**Instrução de trabalho:** Reescreva em forma de tabela Markdown as linhas dos itens que vão da que contém "What is the" até o final dos itens, ambas incluídas, com a numeração na coluna "Número" e o texto na coluna "Linha do item". Deixe de fora as linhas em branco e as imagens.

======== Dados fornecidos ========

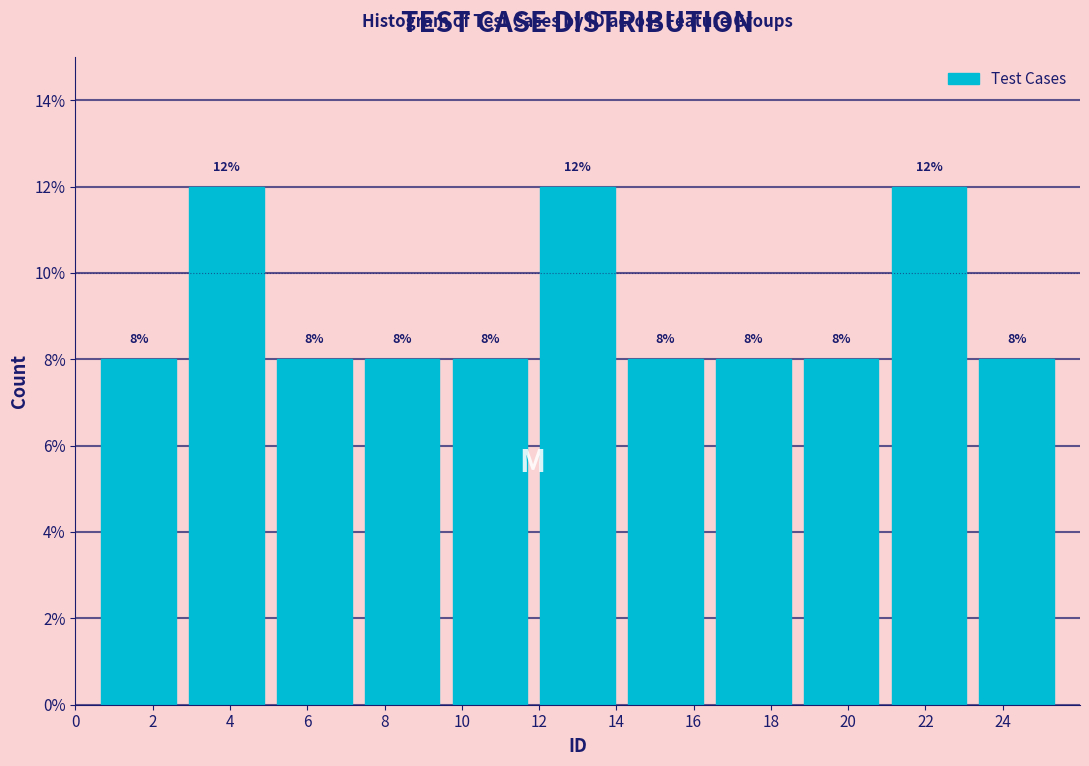

Reading left to right, list every bar in this chart as the range it spans on the x-axis followed by its height. The bar edges are not printed on the chart, so give them approximately, as read against the axis.

0.6 to 2.8: 8
2.8 to 5.0: 12
5.0 to 7.4: 8
7.4 to 9.6: 8
9.6 to 11.8: 8
11.8 to 14.2: 12
14.2 to 16.4: 8
16.4 to 18.6: 8
18.6 to 21.0: 8
21.0 to 23.2: 12
23.2 to 25.6: 8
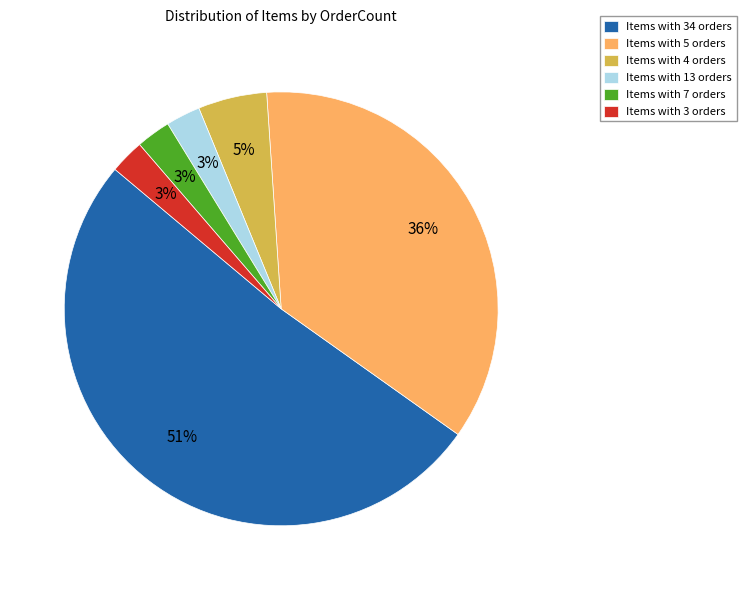

To the nearest percent, what portion does Items with 13 orders represent?

3%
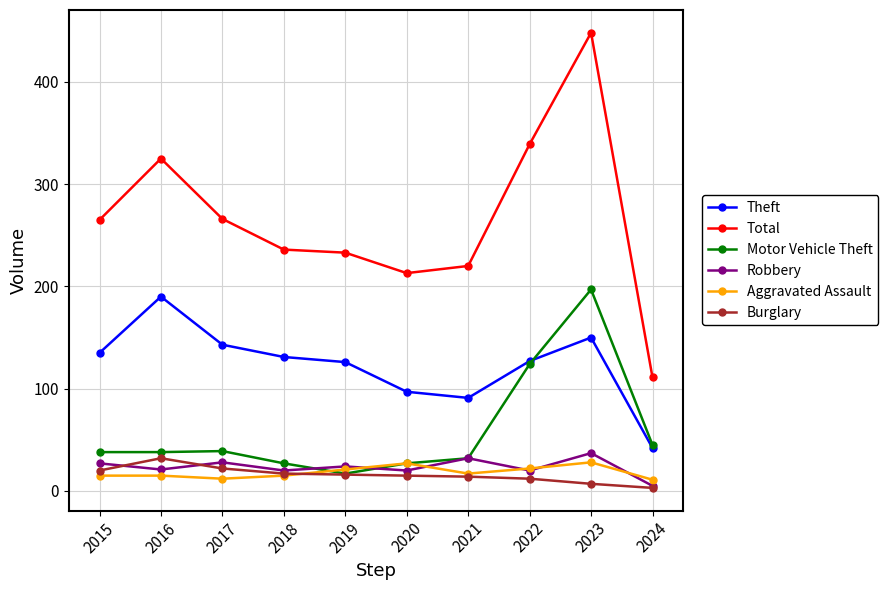

True or false: Total and Robbery cross at least once.

False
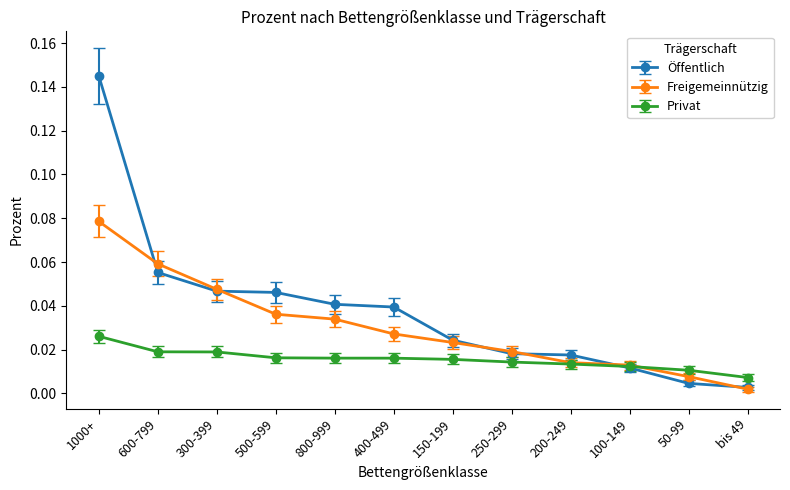

Is it true that Öffentlich equals 0.1 at 800-999?

False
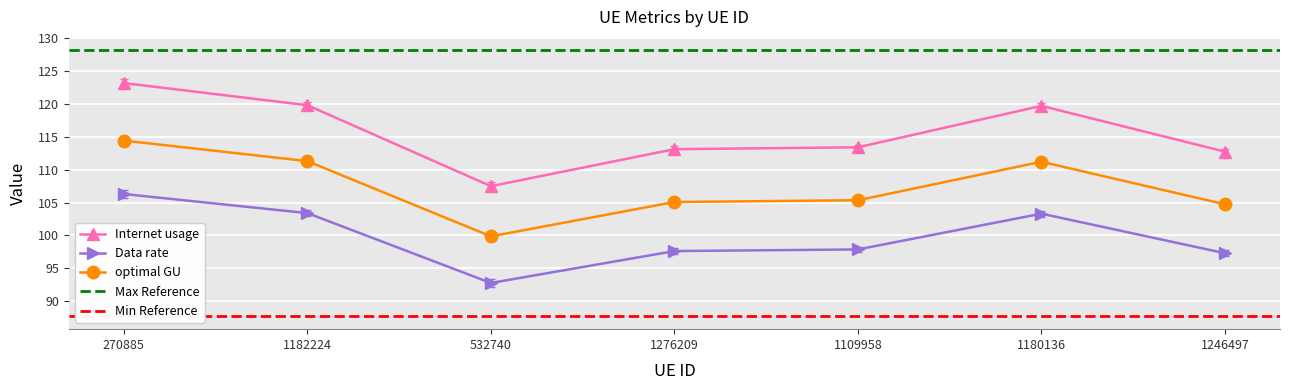

How many series are shown in this chart?

3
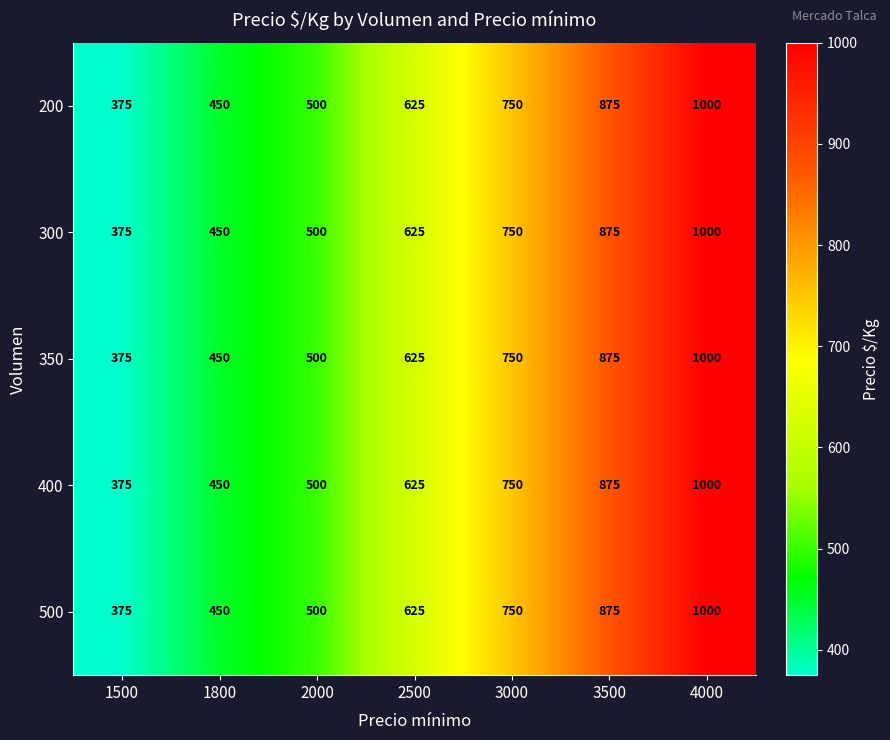

What is the difference between the maximum and minimum values in the 300 series?

625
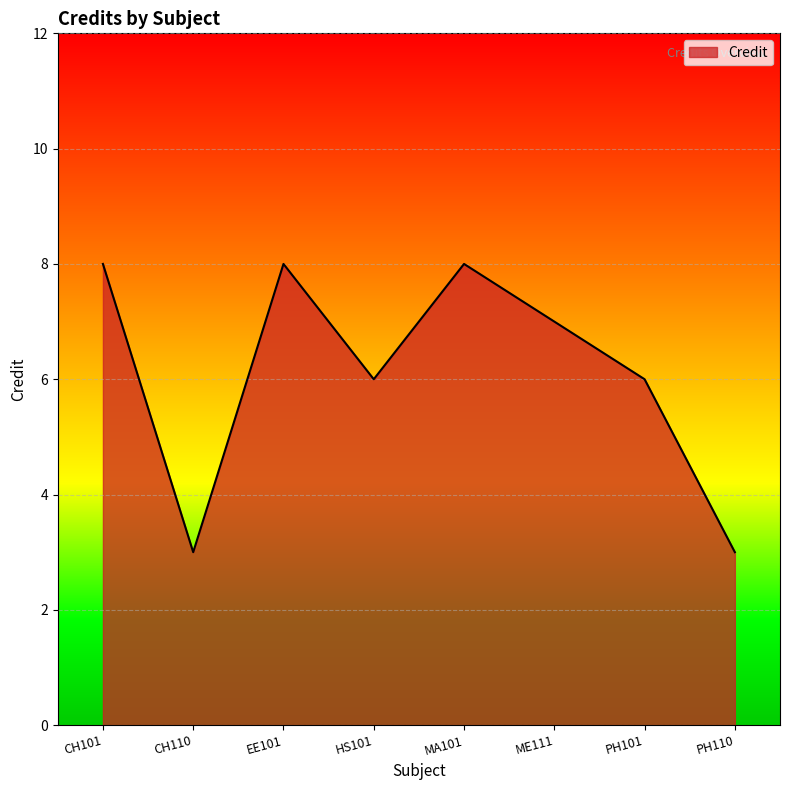

What position from the left is CH101?

1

========

**Resposta da tarefa:**
| Número | Linha do item |
|---|---|
| 1 | What is the difference between the maximum and minimum values in the 300 series? |
| 2 | 625 |
| 3 | What position from the left is CH101? |
| 4 | 1 |